The first shoes he ever painted were for an elementary school art competition. He was disqualified for painting three-dimensionally. He didn’t do another project until 2014 — a gift for his mother for what he called “her second 25th birthday.”

She recognized her son’s passion and from that point, helped support it. Now it’s a business called Wes Custom Kicks.

“For my birthday in December that year she got me an airbrush,” Wes said. “I wanted to take it farther. Within two weeks, I created an Instagram page (@wescustomkicks) and had my first client’s shoes on my desk.”

On a whim, he contacted Hernandez through Instagram. Hernandez was the first player he sought out because he had a hunch, based off the Dodger’s good-natured and big personality, he would respond.

Wes sent three messages — the second he recalled saying “I bleed Dodger blue.”

“We went back and forth about how the design would look,” Wes said. “He invited me to Dodger Stadium, and we talked about the design. … I went back and painted as fast as I could. I was back at Dodger Stadium two weeks later, and then he was actually kind of surprised.

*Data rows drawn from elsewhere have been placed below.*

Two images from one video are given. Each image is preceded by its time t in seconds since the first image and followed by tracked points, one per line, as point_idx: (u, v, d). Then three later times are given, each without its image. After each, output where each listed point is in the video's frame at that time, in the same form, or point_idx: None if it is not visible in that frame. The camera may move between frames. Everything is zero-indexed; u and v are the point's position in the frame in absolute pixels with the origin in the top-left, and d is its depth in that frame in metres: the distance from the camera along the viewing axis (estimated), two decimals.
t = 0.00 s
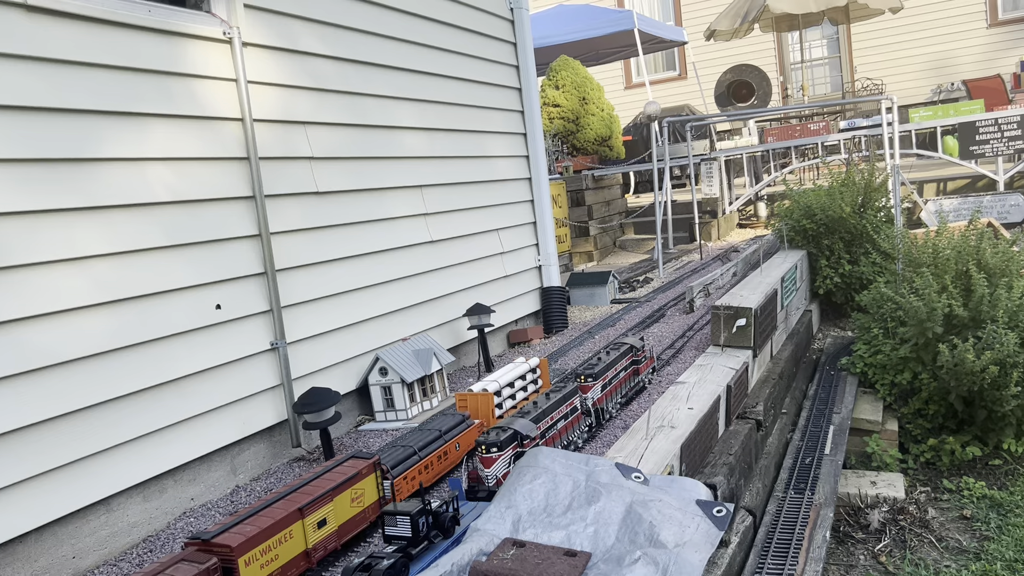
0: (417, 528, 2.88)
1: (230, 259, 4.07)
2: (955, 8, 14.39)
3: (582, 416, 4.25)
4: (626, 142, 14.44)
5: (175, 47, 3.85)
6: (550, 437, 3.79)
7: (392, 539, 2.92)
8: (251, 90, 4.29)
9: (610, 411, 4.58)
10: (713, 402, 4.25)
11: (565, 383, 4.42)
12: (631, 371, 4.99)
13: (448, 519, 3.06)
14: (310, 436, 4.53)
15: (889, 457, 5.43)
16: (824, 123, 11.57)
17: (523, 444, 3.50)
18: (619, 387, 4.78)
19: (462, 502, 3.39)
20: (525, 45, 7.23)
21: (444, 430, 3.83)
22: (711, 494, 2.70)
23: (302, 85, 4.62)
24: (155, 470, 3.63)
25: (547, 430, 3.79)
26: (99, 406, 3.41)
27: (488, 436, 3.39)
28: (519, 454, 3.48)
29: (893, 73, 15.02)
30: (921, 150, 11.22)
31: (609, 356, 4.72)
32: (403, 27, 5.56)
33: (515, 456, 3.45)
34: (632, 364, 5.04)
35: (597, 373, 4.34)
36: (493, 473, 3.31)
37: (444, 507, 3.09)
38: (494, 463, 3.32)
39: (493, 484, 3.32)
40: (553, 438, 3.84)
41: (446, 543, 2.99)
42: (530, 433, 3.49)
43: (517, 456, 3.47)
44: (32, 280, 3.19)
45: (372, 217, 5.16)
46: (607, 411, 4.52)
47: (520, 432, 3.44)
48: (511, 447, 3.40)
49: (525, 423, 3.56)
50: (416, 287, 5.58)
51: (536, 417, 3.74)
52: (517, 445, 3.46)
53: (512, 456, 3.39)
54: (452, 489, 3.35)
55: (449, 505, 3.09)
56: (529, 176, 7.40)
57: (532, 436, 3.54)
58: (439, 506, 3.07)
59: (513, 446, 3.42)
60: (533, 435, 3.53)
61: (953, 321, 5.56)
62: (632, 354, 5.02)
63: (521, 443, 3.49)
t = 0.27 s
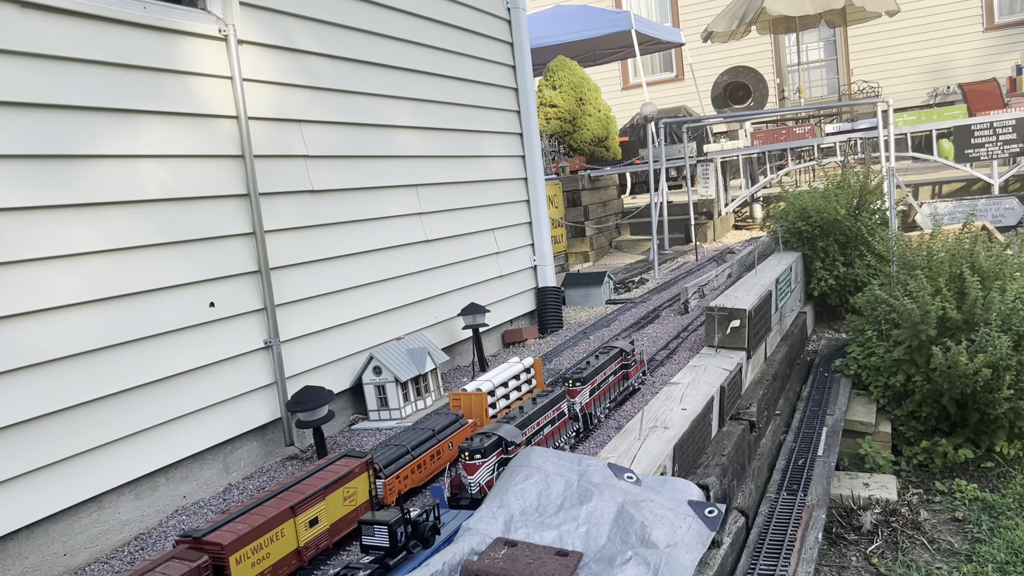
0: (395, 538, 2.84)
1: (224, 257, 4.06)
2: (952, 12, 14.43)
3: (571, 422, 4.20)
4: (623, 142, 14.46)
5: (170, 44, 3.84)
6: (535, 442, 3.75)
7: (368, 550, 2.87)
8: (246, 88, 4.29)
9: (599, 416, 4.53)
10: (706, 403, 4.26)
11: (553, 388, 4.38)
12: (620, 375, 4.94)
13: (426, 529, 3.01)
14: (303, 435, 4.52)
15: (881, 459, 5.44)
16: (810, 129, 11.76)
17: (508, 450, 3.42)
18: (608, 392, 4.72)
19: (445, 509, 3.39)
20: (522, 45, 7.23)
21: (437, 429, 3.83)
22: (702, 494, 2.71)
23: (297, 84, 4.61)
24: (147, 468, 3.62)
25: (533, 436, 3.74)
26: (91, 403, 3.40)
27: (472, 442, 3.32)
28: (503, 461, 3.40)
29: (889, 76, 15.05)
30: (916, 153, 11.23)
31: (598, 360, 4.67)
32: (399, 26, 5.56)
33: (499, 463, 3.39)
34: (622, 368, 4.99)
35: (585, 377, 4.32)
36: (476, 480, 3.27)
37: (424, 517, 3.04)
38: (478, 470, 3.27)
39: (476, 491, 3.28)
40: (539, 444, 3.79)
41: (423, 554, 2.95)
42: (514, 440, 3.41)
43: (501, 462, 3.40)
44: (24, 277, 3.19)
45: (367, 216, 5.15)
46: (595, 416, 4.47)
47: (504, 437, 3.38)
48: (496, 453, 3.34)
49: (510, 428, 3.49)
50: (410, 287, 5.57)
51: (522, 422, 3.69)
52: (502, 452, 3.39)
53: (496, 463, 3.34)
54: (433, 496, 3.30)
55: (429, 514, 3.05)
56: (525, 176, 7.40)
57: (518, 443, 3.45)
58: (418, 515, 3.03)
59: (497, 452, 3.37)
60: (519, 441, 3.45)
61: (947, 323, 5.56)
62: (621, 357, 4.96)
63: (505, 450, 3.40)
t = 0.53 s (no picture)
0: (375, 546, 2.64)
1: (220, 252, 4.05)
2: (950, 14, 14.47)
3: (559, 425, 4.16)
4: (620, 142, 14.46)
5: (168, 39, 3.83)
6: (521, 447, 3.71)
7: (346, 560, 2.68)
8: (244, 83, 4.27)
9: (588, 420, 4.48)
10: (701, 403, 4.27)
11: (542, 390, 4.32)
12: (611, 378, 4.88)
13: (408, 536, 2.81)
14: (298, 431, 4.51)
15: (875, 460, 5.45)
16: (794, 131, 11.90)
17: (495, 455, 3.35)
18: (598, 395, 4.66)
19: (428, 514, 3.20)
20: (520, 44, 7.23)
21: (433, 427, 3.83)
22: (697, 495, 2.71)
23: (295, 80, 4.60)
24: (141, 464, 3.61)
25: (520, 440, 3.69)
26: (86, 397, 3.39)
27: (457, 447, 3.24)
28: (489, 467, 3.30)
29: (887, 78, 15.08)
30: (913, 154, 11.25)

He said, ‘I didn’t expect anything out of it.’”

Hernandez then went into the clubhouse and gave Wes another pair to work on. These would become the cleats Hernandez wore in Games 4 and 5 of the National League Division Series.

The customization included blue, red and white paint speckles on the foam midsole, an outline to make the “N” in the New Balance logo pop more and a painted banana on the back. Wes worked with a friend in Ohio who created an insole that features Hernandez in a banana outfit.

The latest creation features a blue, red, white and gray camouflage midsole and a burgundy ribbon on the back to represent Hernandez’s support for multiple myeloma awareness.

“He’s a 15-year old kid, a really good kid, really nice kid,” Hernandez said. “He loves doing it. It’s pretty cool for him to make cleats for a Dodger. And I enjoy doing it, more for him than anybody else. I like what he does, and I’ll keep giving him cleats.”

Wes picked up a second Major League client. Padres relief pitcher Ryan Buchter, who started 2015 in the Dodger organization, wore some Wes Custom Kicks on Opening Day.

The week before the season began, Wes and his mom were on vacation in Cabo San Lucas. Sabrina saw him laying on a bed, texting Hernandez and Buchter.

“My mom said, ‘Do you realize that you’re in a bed and texting Major Leaguers?’” he recalled. “I said, ‘Yeah, I guess.’

“Upon reflection, it’s pretty crazy.”